| DIRECTIONS FOR THIS TASK |
Output the full listing exactly, character for character.

'''

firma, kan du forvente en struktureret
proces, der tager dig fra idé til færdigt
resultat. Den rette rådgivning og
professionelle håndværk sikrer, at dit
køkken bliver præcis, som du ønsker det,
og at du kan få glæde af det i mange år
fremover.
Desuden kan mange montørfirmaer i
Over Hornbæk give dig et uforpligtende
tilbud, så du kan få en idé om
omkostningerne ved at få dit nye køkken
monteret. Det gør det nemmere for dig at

'''

| EXERCISE RESPONSE |
firma, kan du forvente en struktureret
proces, der tager dig fra idé til færdigt
resultat. Den rette rådgivning og
professionelle håndværk sikrer, at dit
køkken bliver præcis, som du ønsker det,
og at du kan få glæde af det i mange år
fremover.
Desuden kan mange montørfirmaer i
Over Hornbæk give dig et uforpligtende
tilbud, så du kan få en idé om
omkostningerne ved at få dit nye køkken
monteret. Det gør det nemmere for dig at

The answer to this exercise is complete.